# Material for this task:

== == ==

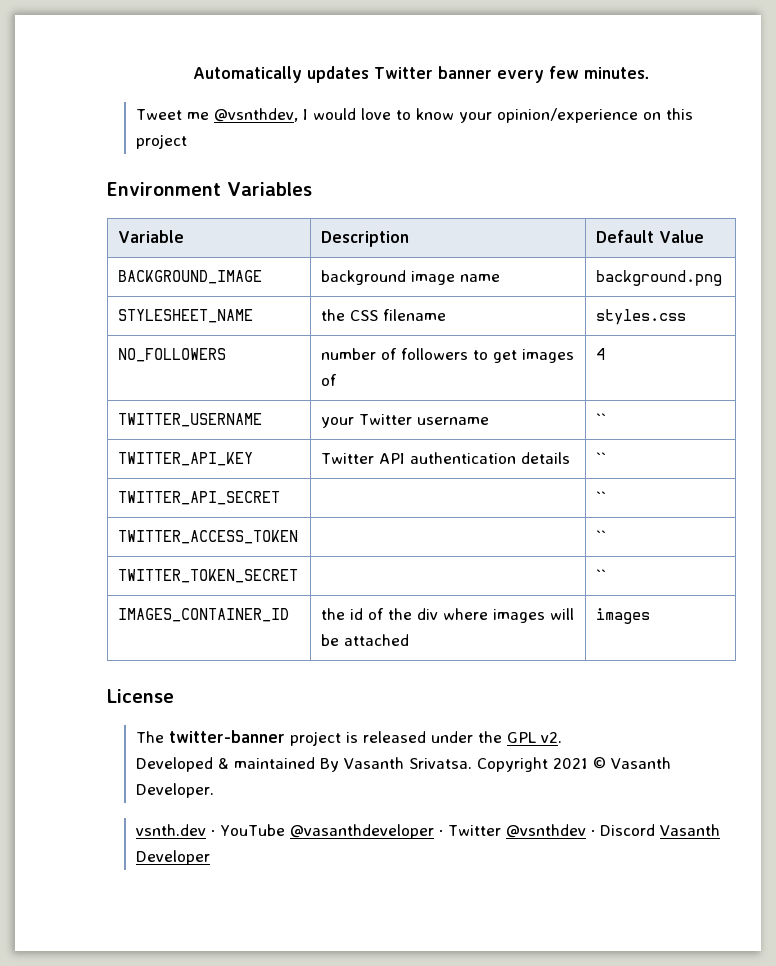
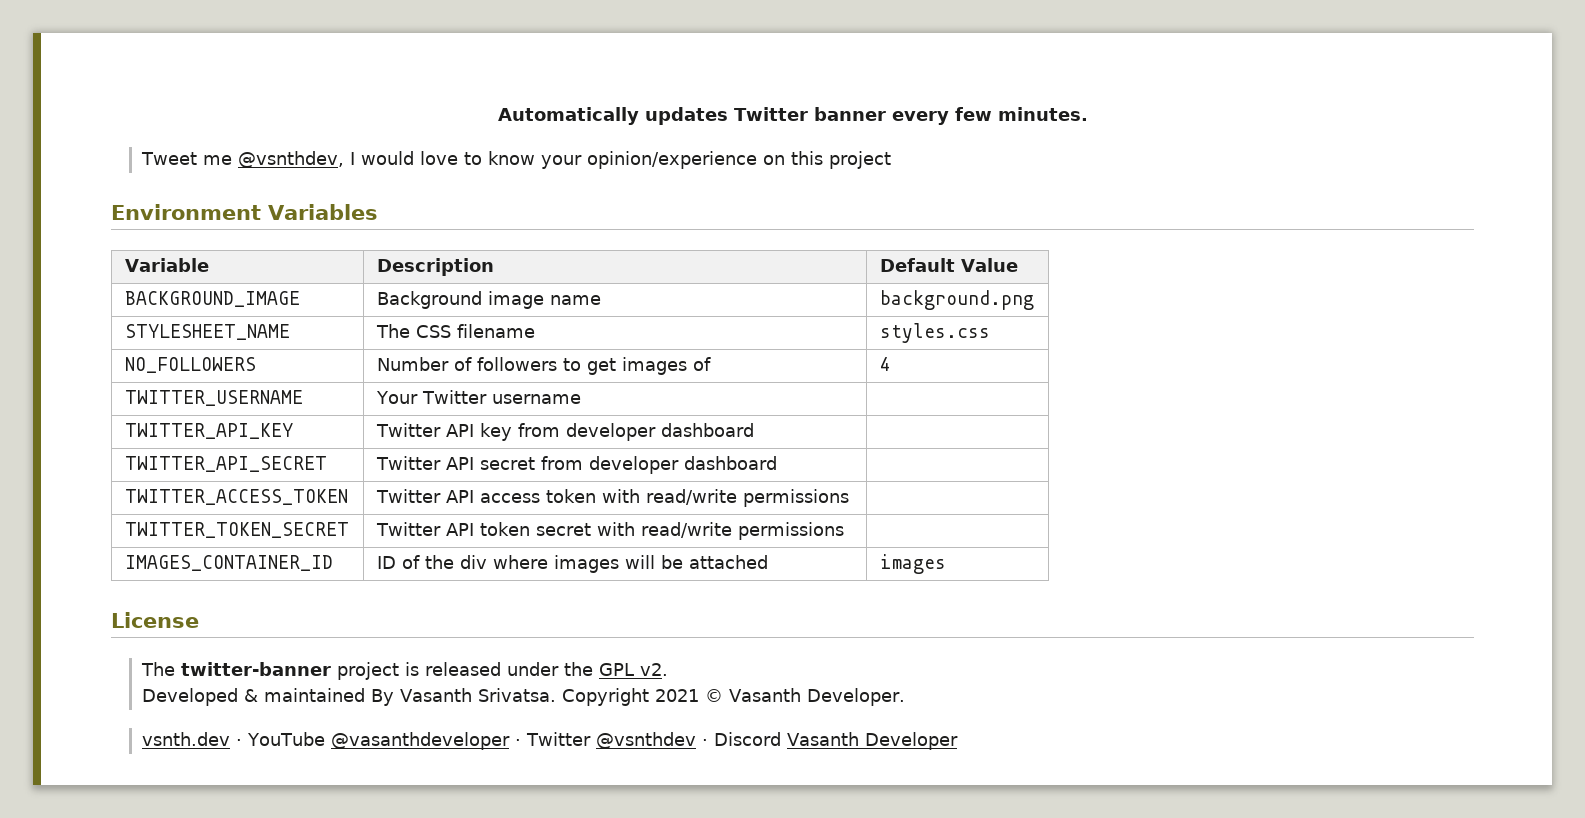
[321,270,407,285] background -> [376,291,482,309] Background
[321,309,346,321] the -> [375,324,410,338] The
[321,348,377,360] number -> [376,357,449,371] Number
[321,417,355,428] your -> [375,391,418,404] Your
[596,413,607,425] `` -> (581, 399) none
[410,452,571,464] [596,452,607,464] [118,491,281,505] [596,491,607,503] [118,530,299,544] [596,530,607,542] [118,569,299,583] [596,569,607,581] authentication details | `` // TWITTER_API_SECRET | | `` // TWITTER_ACCESS_TOKEN | | `` // TWITTER_TOKEN_SECRET | | `` -> [479,423,754,441] [124,456,327,472] [375,456,777,474] [124,489,348,505] [375,489,849,507] [124,522,349,538] [375,522,844,540] key from developer dashboard | // TWITTER_API_SECRET | Twitter API secret from developer dashboard | // TWITTER_ACCESS_TOKEN | Twitter API access token with read/write permissions | // TWITTER_TOKEN_SECRET | Twitter API token secret with read/write permissions |
[321,608,364,620] the id -> [376,556,396,569] ID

== == ==

# Task goal:
Go back to the records above and write them out exactly, without the pictures.

# Problem solution:
[321,270,407,285] background -> [376,291,482,309] Background
[321,309,346,321] the -> [375,324,410,338] The
[321,348,377,360] number -> [376,357,449,371] Number
[321,417,355,428] your -> [375,391,418,404] Your
[596,413,607,425] `` -> (581, 399) none
[410,452,571,464] [596,452,607,464] [118,491,281,505] [596,491,607,503] [118,530,299,544] [596,530,607,542] [118,569,299,583] [596,569,607,581] authentication details | `` // TWITTER_API_SECRET | | `` // TWITTER_ACCESS_TOKEN | | `` // TWITTER_TOKEN_SECRET | | `` -> [479,423,754,441] [124,456,327,472] [375,456,777,474] [124,489,348,505] [375,489,849,507] [124,522,349,538] [375,522,844,540] key from developer dashboard | // TWITTER_API_SECRET | Twitter API secret from developer dashboard | // TWITTER_ACCESS_TOKEN | Twitter API access token with read/write permissions | // TWITTER_TOKEN_SECRET | Twitter API token secret with read/write permissions |
[321,608,364,620] the id -> [376,556,396,569] ID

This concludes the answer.